Podkrakowskie Balice chwalą się kolejnym rekordem. W pierwszym kwartale przyleciało i odleciało blisko 400 tys. osób - to aż o połowę więcej niż rok temu. Sukces już jest, ale nic więcej, gdyż nadal piętą achillesową lotniska jest komunikacja z centrum miasta – łatwiej do portu przylecieć niż do niego dojechać.

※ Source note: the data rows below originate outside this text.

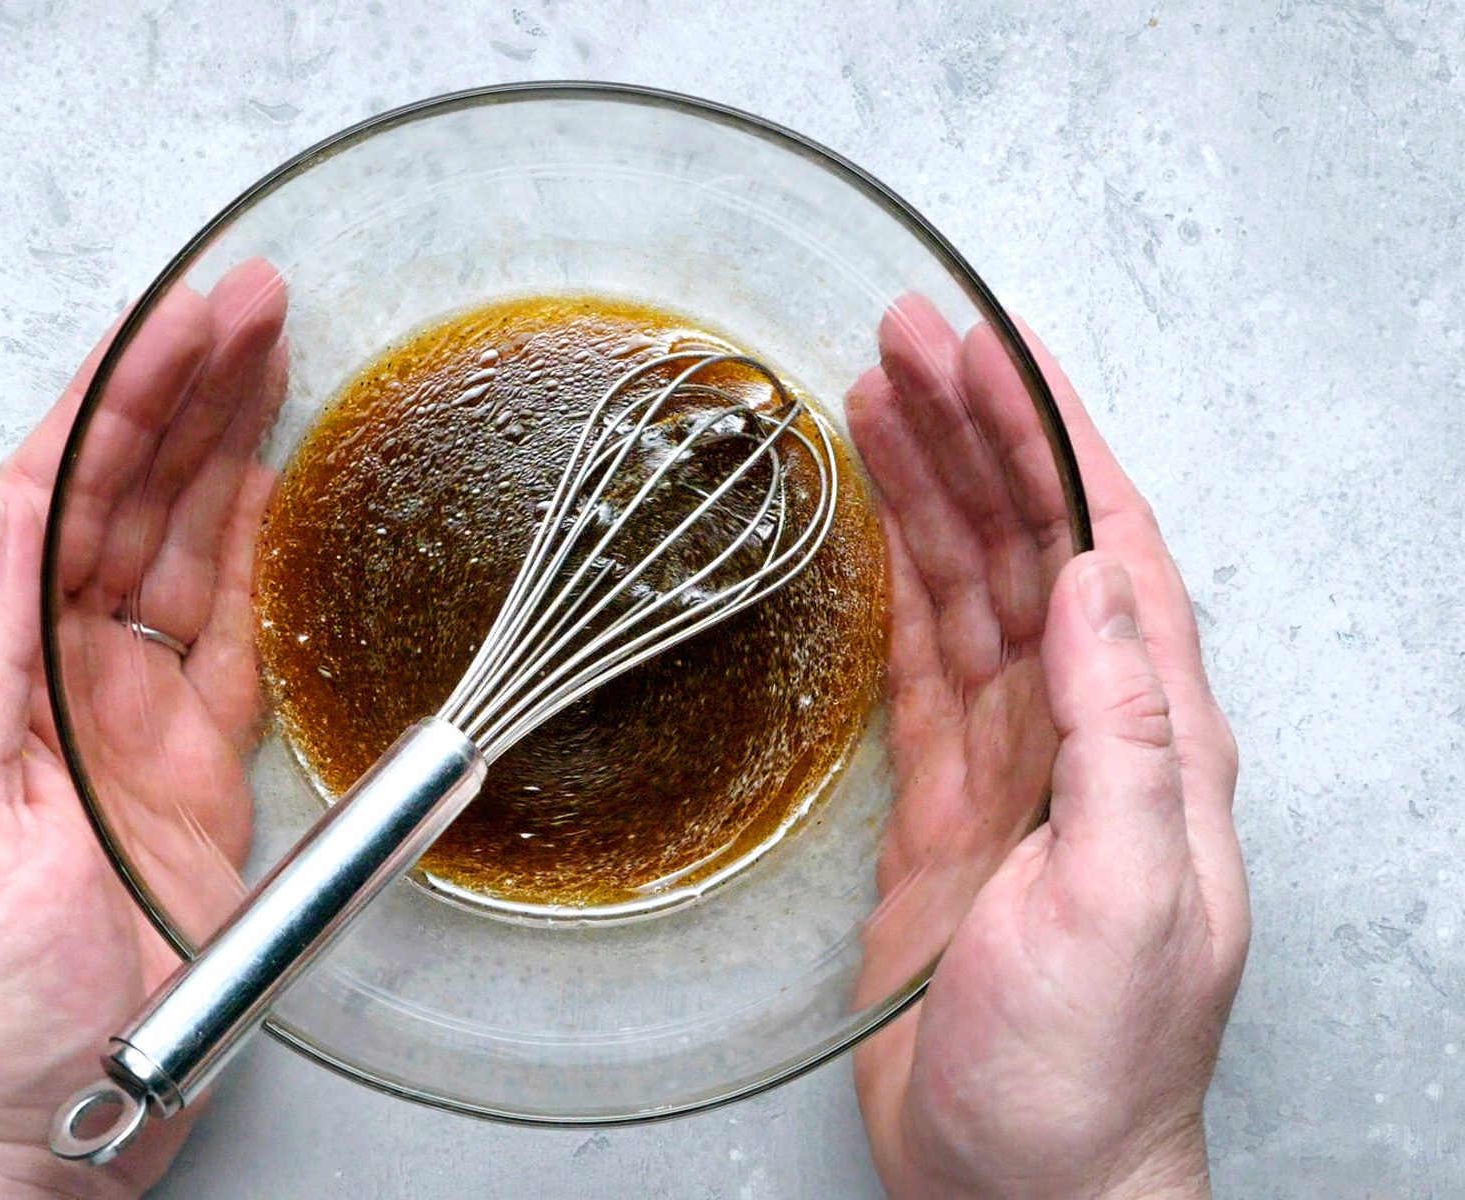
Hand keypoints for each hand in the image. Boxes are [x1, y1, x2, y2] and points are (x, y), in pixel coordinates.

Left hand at [0, 263, 287, 1197]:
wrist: (41, 1116)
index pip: (38, 494)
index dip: (108, 399)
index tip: (170, 322)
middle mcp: (48, 673)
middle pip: (119, 498)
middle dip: (180, 391)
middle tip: (248, 302)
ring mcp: (126, 714)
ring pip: (180, 547)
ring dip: (224, 447)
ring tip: (269, 354)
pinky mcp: (198, 763)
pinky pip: (232, 634)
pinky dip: (256, 554)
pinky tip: (271, 483)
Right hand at [848, 300, 1248, 1198]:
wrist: (1025, 1182)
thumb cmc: (1086, 1068)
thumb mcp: (1124, 897)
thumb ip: (1124, 733)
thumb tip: (1097, 579)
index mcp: (1156, 737)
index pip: (1107, 542)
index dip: (1052, 434)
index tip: (994, 348)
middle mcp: (1092, 732)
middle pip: (1032, 541)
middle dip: (976, 431)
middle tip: (907, 338)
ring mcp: (1019, 765)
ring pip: (972, 588)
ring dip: (930, 488)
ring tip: (875, 397)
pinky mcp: (953, 806)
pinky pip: (926, 663)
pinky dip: (900, 583)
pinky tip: (877, 529)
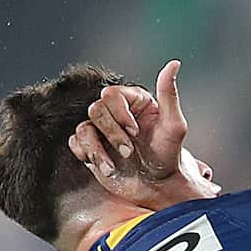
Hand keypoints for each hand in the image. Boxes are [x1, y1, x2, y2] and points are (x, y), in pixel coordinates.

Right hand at [68, 59, 215, 207]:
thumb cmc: (170, 155)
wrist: (158, 186)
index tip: (135, 131)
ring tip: (113, 168)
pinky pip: (75, 143)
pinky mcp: (91, 147)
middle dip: (111, 133)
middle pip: (95, 110)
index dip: (119, 112)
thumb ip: (170, 95)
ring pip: (82, 128)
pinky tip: (105, 168)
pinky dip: (87, 155)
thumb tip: (174, 63)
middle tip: (128, 152)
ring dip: (97, 150)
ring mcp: (101, 130)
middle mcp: (115, 113)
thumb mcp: (174, 126)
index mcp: (133, 102)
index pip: (111, 95)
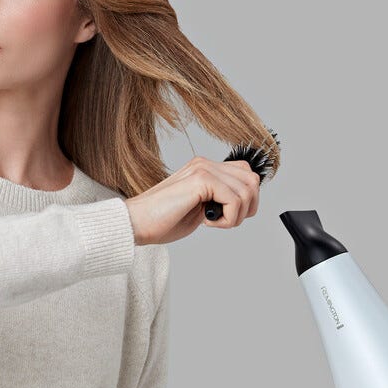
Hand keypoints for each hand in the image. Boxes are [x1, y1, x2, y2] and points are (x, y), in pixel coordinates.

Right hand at [124, 157, 260, 245]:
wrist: (135, 223)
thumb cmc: (161, 220)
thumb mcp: (198, 208)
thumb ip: (218, 199)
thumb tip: (243, 204)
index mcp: (203, 168)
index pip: (244, 174)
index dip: (246, 199)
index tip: (228, 216)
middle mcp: (204, 164)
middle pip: (252, 180)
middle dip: (247, 207)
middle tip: (224, 220)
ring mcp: (203, 169)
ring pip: (247, 190)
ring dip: (236, 215)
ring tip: (213, 221)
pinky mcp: (201, 179)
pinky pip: (235, 199)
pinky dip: (228, 218)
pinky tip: (207, 221)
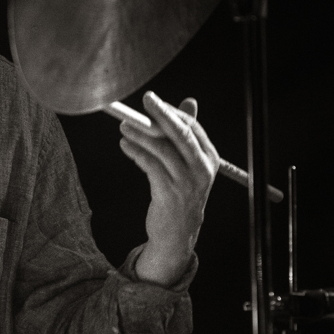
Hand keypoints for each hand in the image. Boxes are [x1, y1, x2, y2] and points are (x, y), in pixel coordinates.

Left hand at [118, 91, 219, 286]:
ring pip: (162, 149)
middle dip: (161, 114)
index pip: (192, 128)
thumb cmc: (181, 191)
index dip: (172, 112)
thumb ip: (187, 134)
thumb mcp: (190, 163)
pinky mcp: (169, 194)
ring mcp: (186, 182)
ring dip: (141, 134)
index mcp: (209, 158)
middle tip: (145, 100)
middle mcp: (202, 169)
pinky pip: (151, 166)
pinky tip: (125, 145)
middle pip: (180, 134)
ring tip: (124, 126)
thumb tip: (189, 101)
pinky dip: (136, 153)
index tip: (153, 101)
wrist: (177, 232)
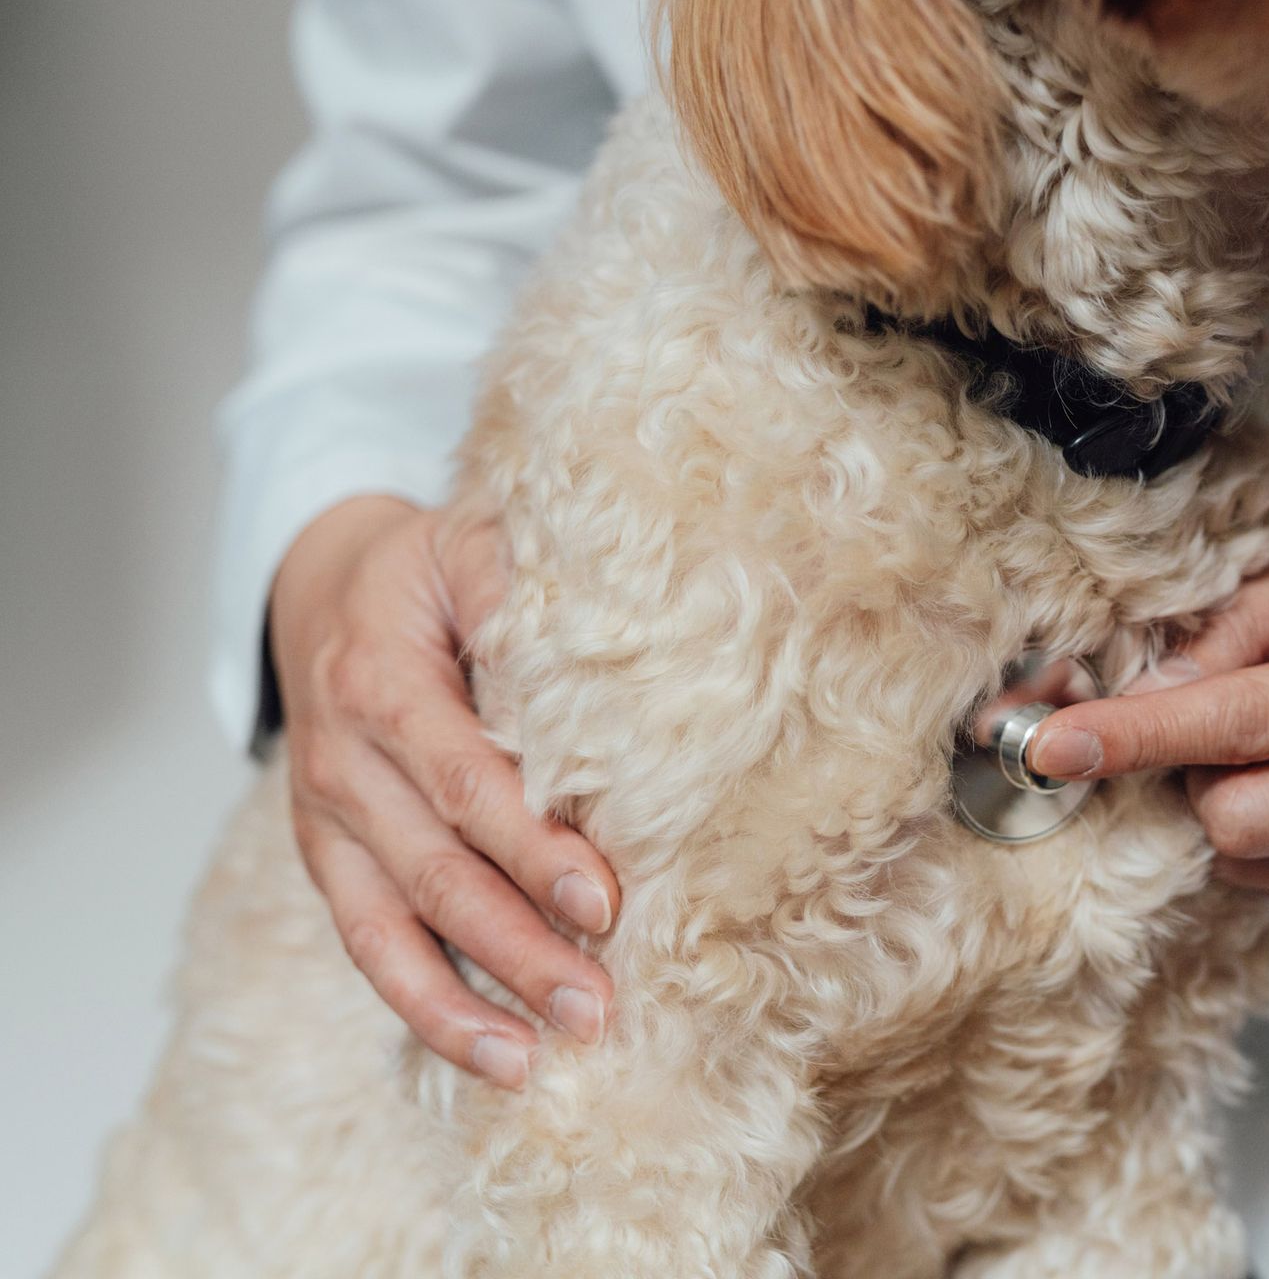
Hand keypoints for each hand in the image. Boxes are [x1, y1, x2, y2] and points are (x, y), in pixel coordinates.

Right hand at [270, 496, 619, 1086]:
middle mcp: (344, 764)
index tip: (603, 900)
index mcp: (381, 684)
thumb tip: (608, 644)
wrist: (321, 590)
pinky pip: (373, 950)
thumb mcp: (466, 550)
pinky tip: (499, 1057)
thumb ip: (519, 592)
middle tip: (597, 1005)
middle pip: (435, 871)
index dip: (531, 845)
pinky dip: (431, 1009)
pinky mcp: (334, 864)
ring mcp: (331, 824)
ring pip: (398, 928)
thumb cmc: (420, 576)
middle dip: (519, 946)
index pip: (463, 780)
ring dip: (475, 1000)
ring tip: (550, 1054)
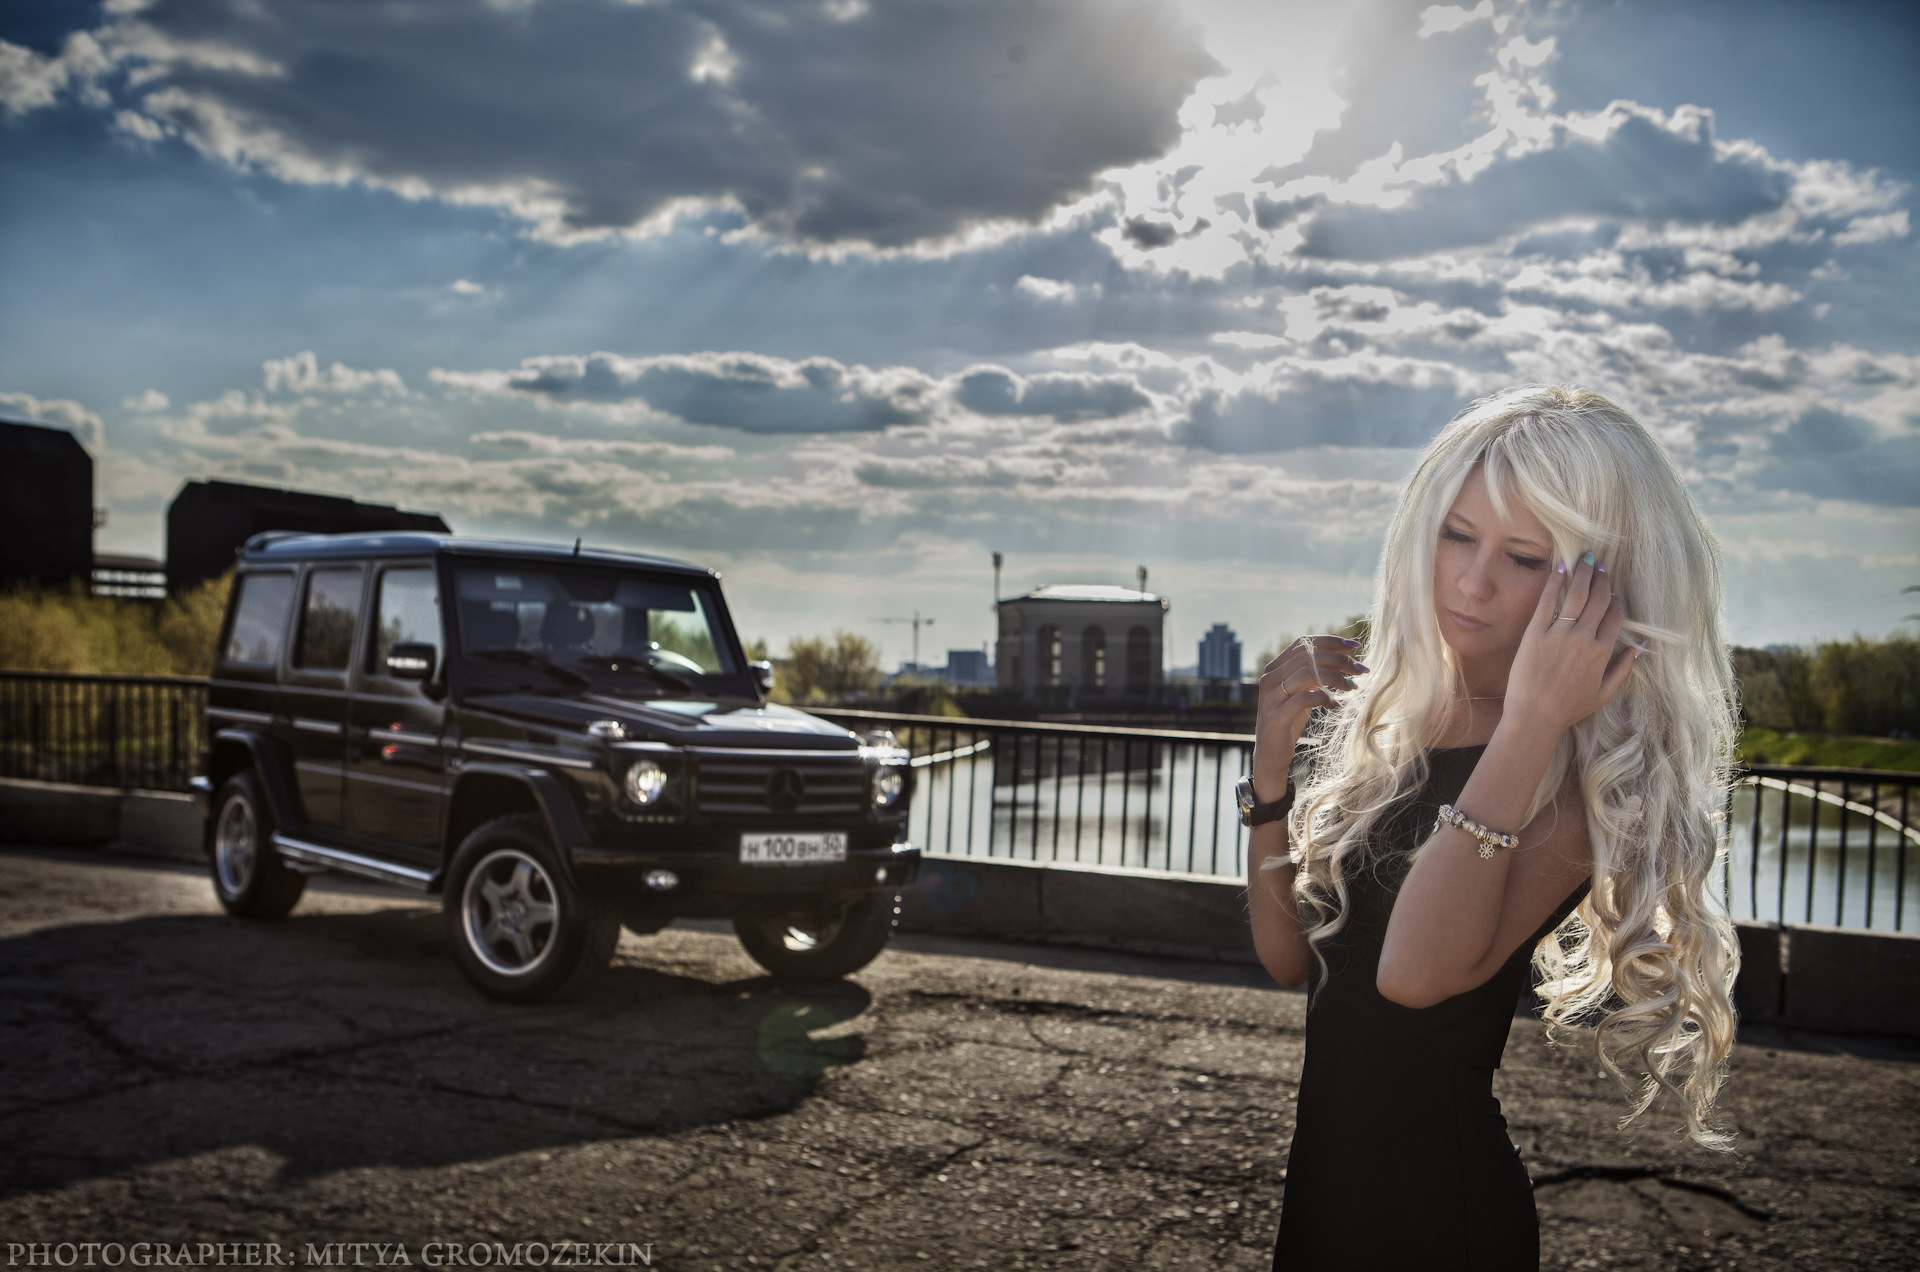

Nadal nie ma szybkiego i komfortowego połączenia Krakowa z Balicami. Pasażerowie samolotów nie chcą poruszać się komunikacją miejską - tylko co dziesiąty wybiera ten środek lokomocji. Nic dziwnego – co to za przyjemność podróżować w tłoku, na stojąco, a do tego z bagażem. Na lotnisko można zamówić taksówkę, ale jest ona bardzo droga, a taksówkarze mają swoje pomysły jak popsuć humor podróżnym.

Pojawiło się jednak światełko w tunelu – podobno w drugiej połowie maja do Balic pojadą szynobusy. I tu jest jednak zgrzyt, ponieważ ostatnie pół km trzeba będzie pokonać na pieszo z ciężkimi walizkami, bo zabrakło torów.

Samo lotnisko gościnnością też nie grzeszy. Mimo że działa całą dobę, to po północy czynne są już tylko automaty z wodą.